Bei den vielen Medienaktivitäten zum Tourette Syndrom in der jüngsten Zeit, ist es um so wichtiger, zu erwähnen, was leicht vergessen wird: Das Tourette Syndrom gehört immer noch zu den am wenigsten erforschten neurologischen Erkrankungen. Ein berühmter Gehirnforscher sagte: "es ist wahrscheinlich die geheimnisvollste und komplexeste Krankheit, die es, seit Menschen denken können, gibt. Wenn wir das Tourette Syndrom und seine zugrundeliegenden hirnphysiognomischen Dispositionen einmal vollständig erkannt haben sollten, werden wir mit diesem Wissen, viele weitere Rätsel des Menschen gelöst haben."
Wobei wir klar sehen müssen, dass gerade die Hoffnung auf Enträtselung und das Vertrauen in die Wissenschaft, allem auf den Grund zu kommen, dazu führen kann, dass die Angst vor dem Unerklärbaren, die Panik vor dem Seltsamen, Unerwarteten zunimmt.

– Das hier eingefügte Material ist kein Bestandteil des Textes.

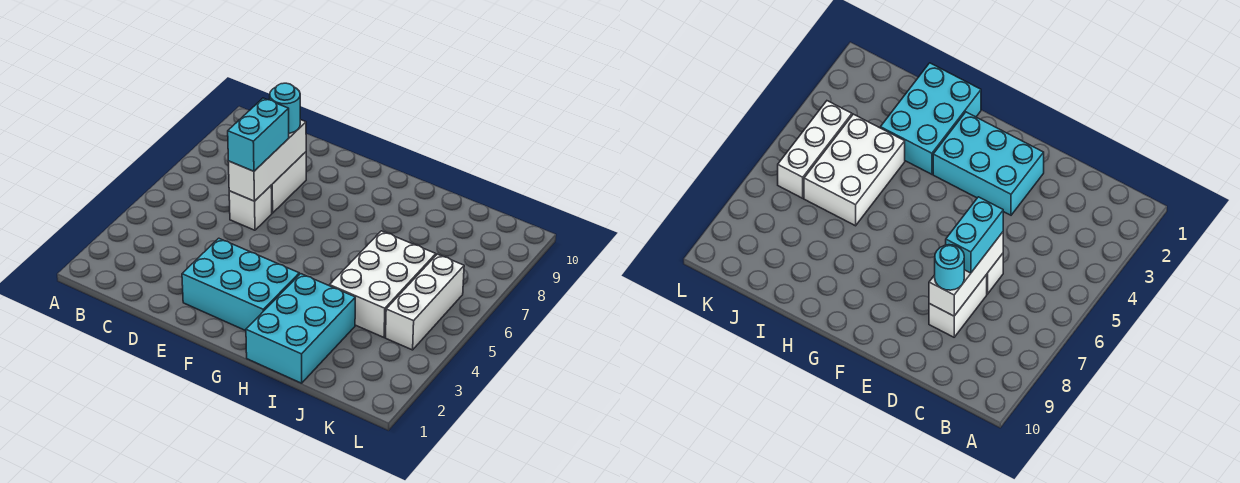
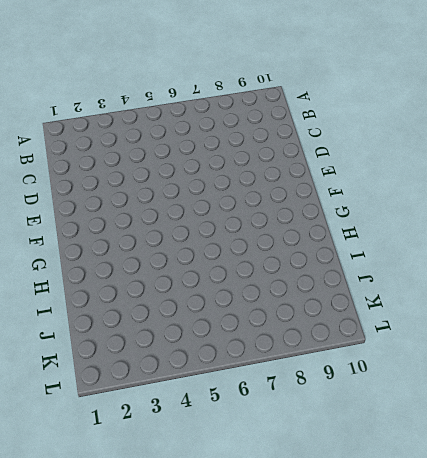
none -> white 1x1 brick [229,186,272,230]
none -> white 1x2 brick [271,152,306,213]

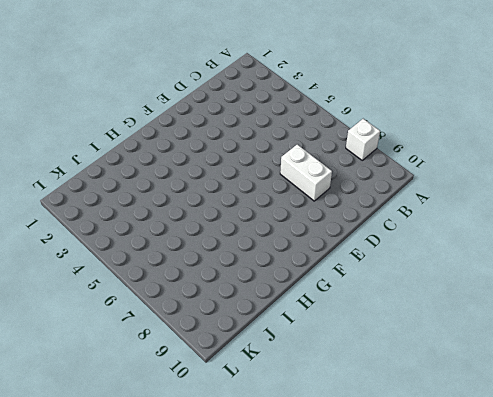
white 1x1 brick [346,119,380,160] -> white 1x1 brick moved to [229,186,272,230]
none -> cyan 2x3 brick [182,238,299,331]
none -> cyan 2x3 brick [246,274,355,383]

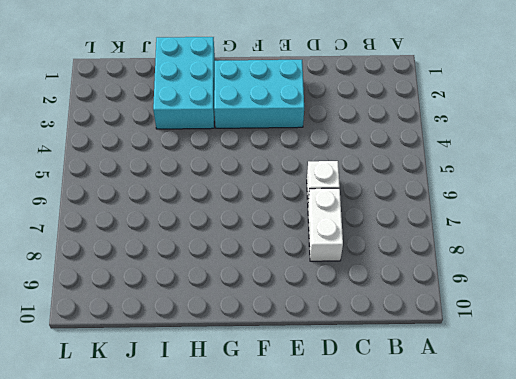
none -> white 2x3 brick [329,231,436,337]
none -> white 1x3 brick [386,254,464,350]

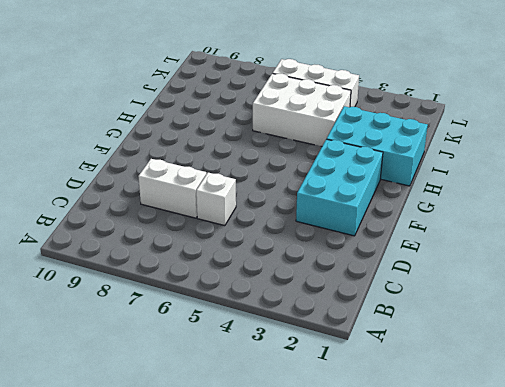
none -> white 1x3 brick [228,120,306,201]
none -> cyan 1x2 brick [228,98,289,171]

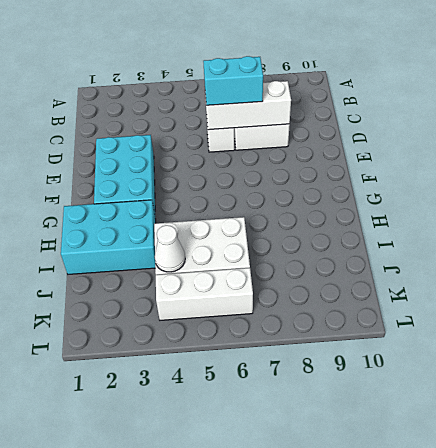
white 1x1 cone [155,225,185,272] -> none
none -> cyan 1x1 round brick [270,83,300,133]

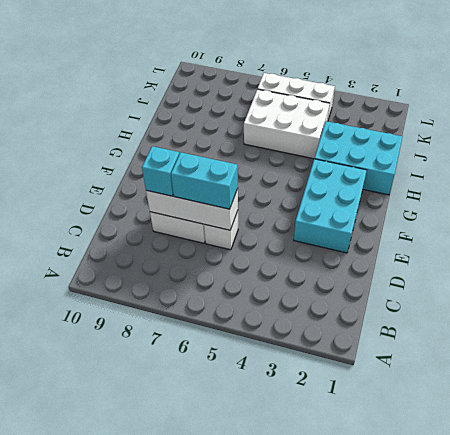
cyan 1x1 brick [142,146,179,196] -> cyan 1x1 round brick [270,83,300,133]

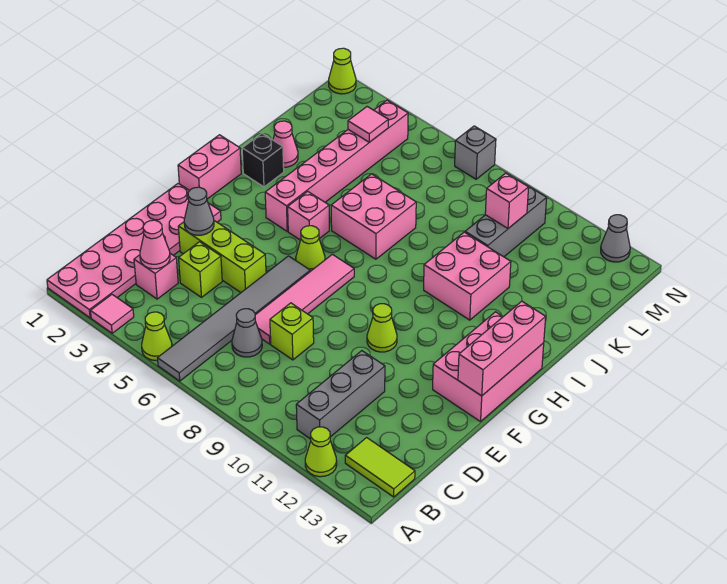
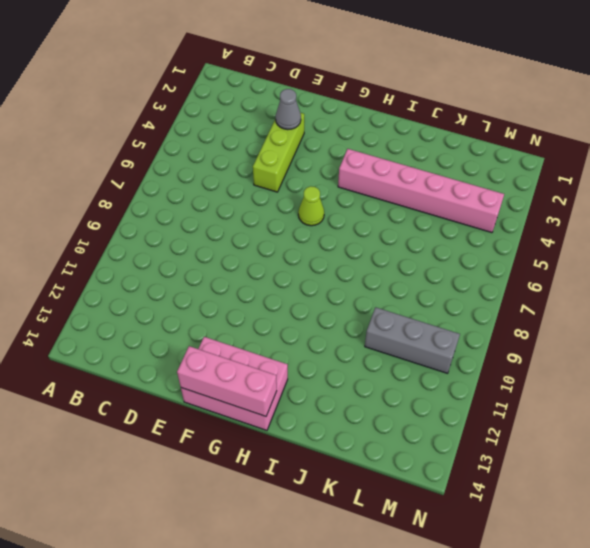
none -> pink 2x6 plate [47,183,221,318]
none -> pink 1x1 tile [91,295,134,333]
none -> lime 1x1 cone [142,312,172,360]
none -> grey 1x6 tile [158,256,310,381]

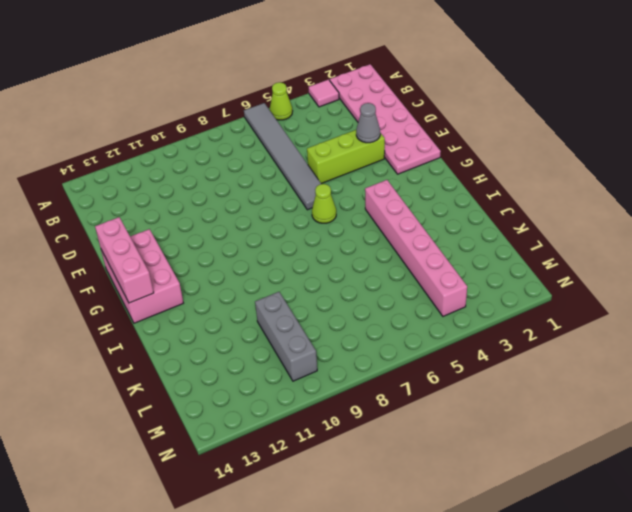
none -> lime 1x1 cone [305,427,337,477]
none -> grey 1x3 brick [296,351,385,439]
none -> lime 1x2 tile [345,438,415,497]
none -> pink 1x1 brick [134,254,178,299]

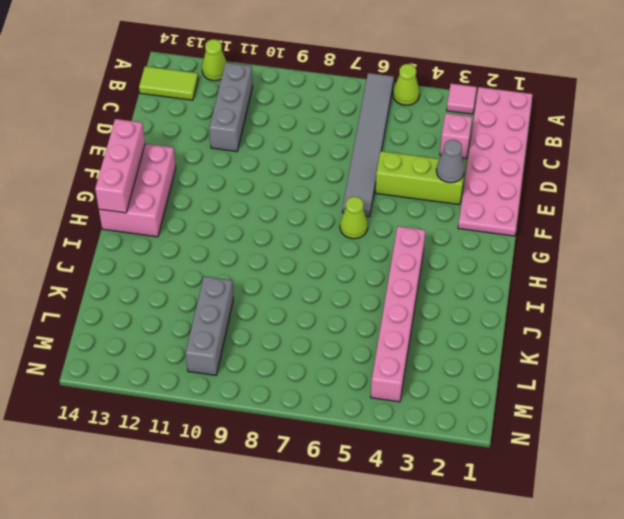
none -> grey 1x1 cone [232,309,262,357]
none -> lime 1x1 brick [179,242,222,297]
none -> pink 1x4 tile [255,254,354,344]
none -> lime 1x1 brick [270,303,314,360]

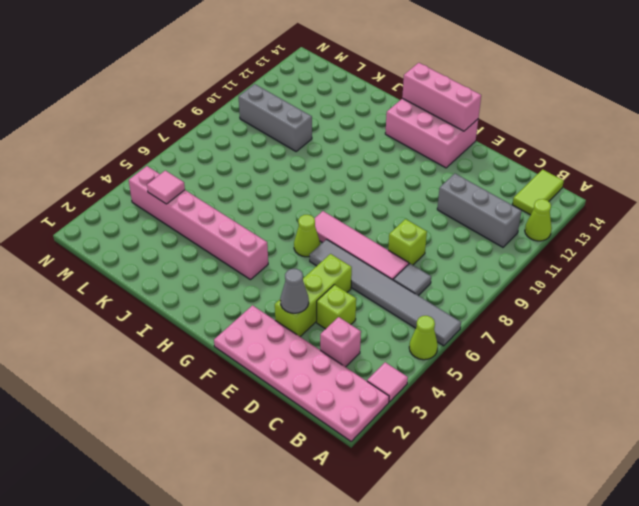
grey 1x1 tile [393,264,431,296] -> grey 1x1 cone [232,309,262,357]
none -> lime 1x1 cone [367,304,397,352]
none -> pink 1x2 brick [178,135,241,199]
none -> pink 1x1 brick [288,191,329,240]
none -> black 1x1 brick [242,134,284,187]

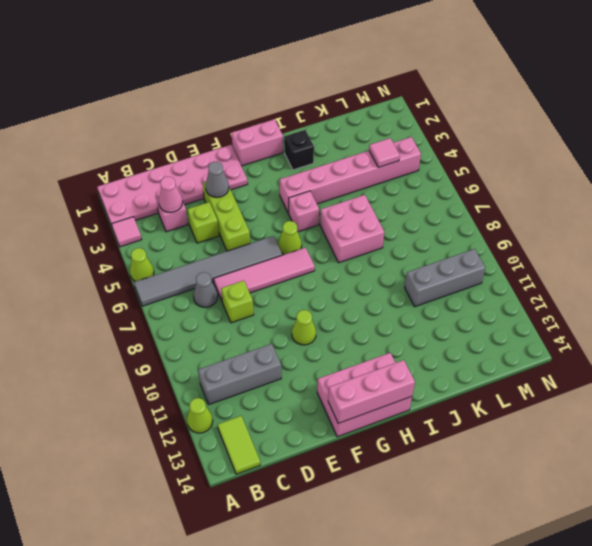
none -> pink 2x2 brick [424,232,511,320]
none -> pink 1x1 cone [273,121,298,167]
none -> lime 1x1 cone [329,48,356,94]
none -> grey 1x1 brick [455,126,496,179]

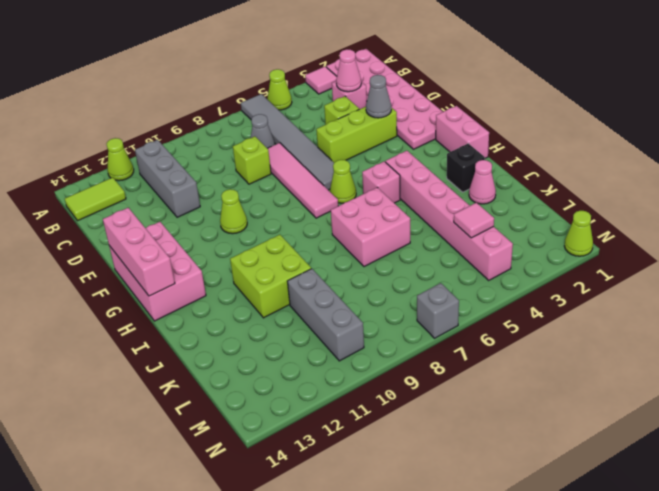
lime 2x2 brick [230,235,311,318] -> pink 2x2 brick [424,232,511,320]
none -> grey 1x1 cone [601,215,630,262]
none -> pink 1x1 brick [485,173,529,228]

Deshalb, nicht um die Wissenschaft gering zu schätzen, möchte ich abschließend den Künstler und Dichter Rainer Maria Rilke zitieren:
"Wir haben keinen Grund, gegen unsere Welt Misstrauen zu haben, denn sie ist nicht gegen uns. Hat sie Schrecken, so sind es unsere Schrecken, hat sie Abgründe, so gehören diese Abgründe uns, sind Gefahren da, so müssen wir versuchen, sie zu lieben."
Vielen Dank noch einmal für den Oskar-Kuhn-Preis 2003, er hilft dabei, die Schrecken eines Tourette Syndroms ein bisschen mehr zu lieben.